● **DOCUMENT EXCERPT**
-=-=-=-=-

Write down the Lagrangian \mathcal{L} in terms of coordinates x measured horizontally across the slope, and y,
measured down the slope. (Treat the system as two-dimensional, but include the gravitational potential
energy.) Find the two Lagrange equations and show that they are what you should have expected.
Homework Equations
1. The Lagrangian, in terms of the kinetic energy T and potential energy U
\mathcal{L} = T - U
2. The Lagrange equation, for a generalized coordinate q_i
\frac{\partial \mathcal{L}}{\partial q_i} = \frac{d}{dt} \left( \frac{\partial \mathcal{L}}{\partial \dot{q}_i} \right)
The Attempt at a Solution
There's one thing I don't understand here, which is the problem statement assuming there are two generalized coordinates — thus two resulting Lagrange equations —, whereas I only see one generalized coordinate y, since x (y) = y \cos \alpha and \alpha is constant.
So the Lagrangian would be
\mathcal{L} = \frac{1}{2}m \left(\dot{y}^2 \cos^2 \alpha + \dot{y}^2 \right) - mg y \sin \alpha
And the corresponding single Lagrange equation would be
\frac{\partial \mathcal{L}}{\partial y} = \frac{d}{dt} \left( \frac{\partial \mathcal{L}}{\partial \dot{y}} \right)
My guess would be I'm not treating it as two dimensional? But then how do I proceed to do so? I can't visualize what the problem wants me to do.
EDIT:
I think I have it, maybe I should call y as a 'parameter' and work this problem through \vec{r} = \vec{r}(a(y), b(y)), where a(y) = y \cos \alpha and b(y) = y?
EDIT 2:
Nevermind, I'd still be working solely in terms of y.

-=-=-=-=-

Source data
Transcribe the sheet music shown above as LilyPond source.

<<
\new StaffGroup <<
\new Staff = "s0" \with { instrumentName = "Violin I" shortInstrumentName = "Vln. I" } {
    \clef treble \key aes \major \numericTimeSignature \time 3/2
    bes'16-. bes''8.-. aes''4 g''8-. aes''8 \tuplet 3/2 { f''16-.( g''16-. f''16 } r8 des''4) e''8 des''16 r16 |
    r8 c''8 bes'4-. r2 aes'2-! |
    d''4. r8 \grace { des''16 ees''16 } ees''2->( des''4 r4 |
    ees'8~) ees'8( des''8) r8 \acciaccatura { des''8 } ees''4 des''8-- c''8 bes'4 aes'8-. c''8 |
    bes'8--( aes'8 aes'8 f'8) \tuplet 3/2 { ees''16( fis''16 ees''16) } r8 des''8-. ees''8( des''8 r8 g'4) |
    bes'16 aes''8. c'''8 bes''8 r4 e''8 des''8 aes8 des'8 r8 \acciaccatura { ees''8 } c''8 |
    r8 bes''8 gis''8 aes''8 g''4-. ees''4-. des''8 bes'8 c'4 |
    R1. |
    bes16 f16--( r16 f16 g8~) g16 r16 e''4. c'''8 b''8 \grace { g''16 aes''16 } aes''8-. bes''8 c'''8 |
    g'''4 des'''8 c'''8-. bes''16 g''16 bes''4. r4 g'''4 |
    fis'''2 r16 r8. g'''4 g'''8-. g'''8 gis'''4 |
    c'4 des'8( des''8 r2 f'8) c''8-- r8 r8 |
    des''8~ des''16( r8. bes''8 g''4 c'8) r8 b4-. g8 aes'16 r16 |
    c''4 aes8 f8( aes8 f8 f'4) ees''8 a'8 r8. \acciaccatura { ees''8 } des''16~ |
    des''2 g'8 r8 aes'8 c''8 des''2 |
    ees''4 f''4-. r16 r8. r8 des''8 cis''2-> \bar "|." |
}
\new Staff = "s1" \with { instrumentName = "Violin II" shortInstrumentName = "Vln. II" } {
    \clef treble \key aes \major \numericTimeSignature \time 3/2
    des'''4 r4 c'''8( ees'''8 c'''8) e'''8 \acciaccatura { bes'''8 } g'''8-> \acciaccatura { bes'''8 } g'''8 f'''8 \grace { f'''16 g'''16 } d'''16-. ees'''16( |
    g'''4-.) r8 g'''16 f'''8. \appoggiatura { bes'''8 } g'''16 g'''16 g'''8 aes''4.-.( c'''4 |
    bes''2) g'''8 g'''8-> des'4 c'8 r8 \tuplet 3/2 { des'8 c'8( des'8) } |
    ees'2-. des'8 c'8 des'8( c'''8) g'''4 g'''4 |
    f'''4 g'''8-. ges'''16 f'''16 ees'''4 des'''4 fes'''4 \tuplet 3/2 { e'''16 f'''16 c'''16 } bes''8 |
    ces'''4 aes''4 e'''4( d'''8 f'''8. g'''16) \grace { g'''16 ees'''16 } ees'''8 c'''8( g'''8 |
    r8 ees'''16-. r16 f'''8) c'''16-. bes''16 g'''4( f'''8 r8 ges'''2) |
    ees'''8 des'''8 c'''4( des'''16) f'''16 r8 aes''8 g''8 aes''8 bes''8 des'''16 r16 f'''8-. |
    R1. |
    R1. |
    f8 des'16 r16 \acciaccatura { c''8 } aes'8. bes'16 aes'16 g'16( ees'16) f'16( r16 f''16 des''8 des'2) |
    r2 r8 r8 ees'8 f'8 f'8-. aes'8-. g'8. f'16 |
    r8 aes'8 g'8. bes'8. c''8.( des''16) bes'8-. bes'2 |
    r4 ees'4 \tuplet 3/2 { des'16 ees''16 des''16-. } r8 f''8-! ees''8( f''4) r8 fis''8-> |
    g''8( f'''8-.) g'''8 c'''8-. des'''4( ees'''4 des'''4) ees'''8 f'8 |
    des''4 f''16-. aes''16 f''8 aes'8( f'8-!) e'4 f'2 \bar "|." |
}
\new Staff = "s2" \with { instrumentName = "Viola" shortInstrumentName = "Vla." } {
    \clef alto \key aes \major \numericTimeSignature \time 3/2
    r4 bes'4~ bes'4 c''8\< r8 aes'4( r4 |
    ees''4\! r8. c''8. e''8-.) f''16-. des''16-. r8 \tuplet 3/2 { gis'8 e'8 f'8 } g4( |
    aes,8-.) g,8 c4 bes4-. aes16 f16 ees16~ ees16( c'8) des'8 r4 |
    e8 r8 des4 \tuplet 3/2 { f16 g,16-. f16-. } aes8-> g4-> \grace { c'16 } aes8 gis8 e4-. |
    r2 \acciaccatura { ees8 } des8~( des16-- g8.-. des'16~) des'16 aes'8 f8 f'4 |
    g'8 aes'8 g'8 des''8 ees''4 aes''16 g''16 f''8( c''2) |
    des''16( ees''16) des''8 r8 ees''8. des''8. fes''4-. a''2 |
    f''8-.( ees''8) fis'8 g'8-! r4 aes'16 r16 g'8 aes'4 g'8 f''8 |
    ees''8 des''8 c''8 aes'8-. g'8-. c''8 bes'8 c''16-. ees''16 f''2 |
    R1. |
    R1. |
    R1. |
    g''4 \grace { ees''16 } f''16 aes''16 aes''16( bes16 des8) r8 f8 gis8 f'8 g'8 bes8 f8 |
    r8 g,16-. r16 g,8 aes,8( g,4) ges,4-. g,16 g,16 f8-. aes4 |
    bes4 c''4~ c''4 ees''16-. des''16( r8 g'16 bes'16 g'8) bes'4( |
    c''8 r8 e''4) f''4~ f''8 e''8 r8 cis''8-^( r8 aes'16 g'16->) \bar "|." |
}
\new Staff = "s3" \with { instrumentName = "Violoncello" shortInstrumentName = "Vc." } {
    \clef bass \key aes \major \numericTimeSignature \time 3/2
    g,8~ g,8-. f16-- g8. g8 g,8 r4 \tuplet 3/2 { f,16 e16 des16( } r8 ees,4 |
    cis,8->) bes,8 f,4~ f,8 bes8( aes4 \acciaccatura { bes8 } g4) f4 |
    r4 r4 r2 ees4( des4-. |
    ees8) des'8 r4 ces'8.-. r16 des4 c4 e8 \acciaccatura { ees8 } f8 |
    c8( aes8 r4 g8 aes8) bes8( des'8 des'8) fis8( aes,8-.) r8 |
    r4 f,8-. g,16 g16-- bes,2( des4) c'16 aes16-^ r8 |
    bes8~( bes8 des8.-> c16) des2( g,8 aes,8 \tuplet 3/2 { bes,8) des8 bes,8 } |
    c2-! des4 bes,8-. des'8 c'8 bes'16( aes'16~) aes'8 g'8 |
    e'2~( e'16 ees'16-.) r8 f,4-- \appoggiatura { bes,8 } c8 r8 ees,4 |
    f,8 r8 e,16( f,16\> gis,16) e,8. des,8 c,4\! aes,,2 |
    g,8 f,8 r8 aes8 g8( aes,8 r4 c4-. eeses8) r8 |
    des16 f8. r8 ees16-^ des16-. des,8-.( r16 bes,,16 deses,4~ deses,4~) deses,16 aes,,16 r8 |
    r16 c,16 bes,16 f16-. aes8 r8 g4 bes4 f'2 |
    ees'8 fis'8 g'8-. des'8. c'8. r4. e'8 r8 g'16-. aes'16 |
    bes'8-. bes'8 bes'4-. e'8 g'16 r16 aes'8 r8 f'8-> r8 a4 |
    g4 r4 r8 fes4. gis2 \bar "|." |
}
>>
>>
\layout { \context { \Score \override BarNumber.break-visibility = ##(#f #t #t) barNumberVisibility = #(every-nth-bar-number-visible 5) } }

-=-=-=-=-

● **INSTRUCTIONS**
1/ List every symbol in the problem post for which the text states what it stands for, and give its meaning.
2/ Reproduce the part of the problem post between "Homework Equations" and "and \alpha is constant.", inclusive.

● **WRITTEN RESPONSES**
1/
- L: the Lagrangian
- x: the coordinate measured horizontally across the slope
- y: the coordinate measured down the slope
- T: the kinetic energy
- U: the potential energy
- q_i: a generalized coordinate

2/
Homework Equations
1. The Lagrangian, in terms of the kinetic energy T and potential energy U
\mathcal{L} = T - U
2. The Lagrange equation, for a generalized coordinate q_i
\frac{\partial \mathcal{L}}{\partial q_i} = \frac{d}{dt} \left( \frac{\partial \mathcal{L}}{\partial \dot{q}_i} \right)
The Attempt at a Solution
There's one thing I don't understand here, which is the problem statement assuming there are two generalized coordinates — thus two resulting Lagrange equations —, whereas I only see one generalized coordinate y, since x (y) = y \cos \alpha and \alpha is constant.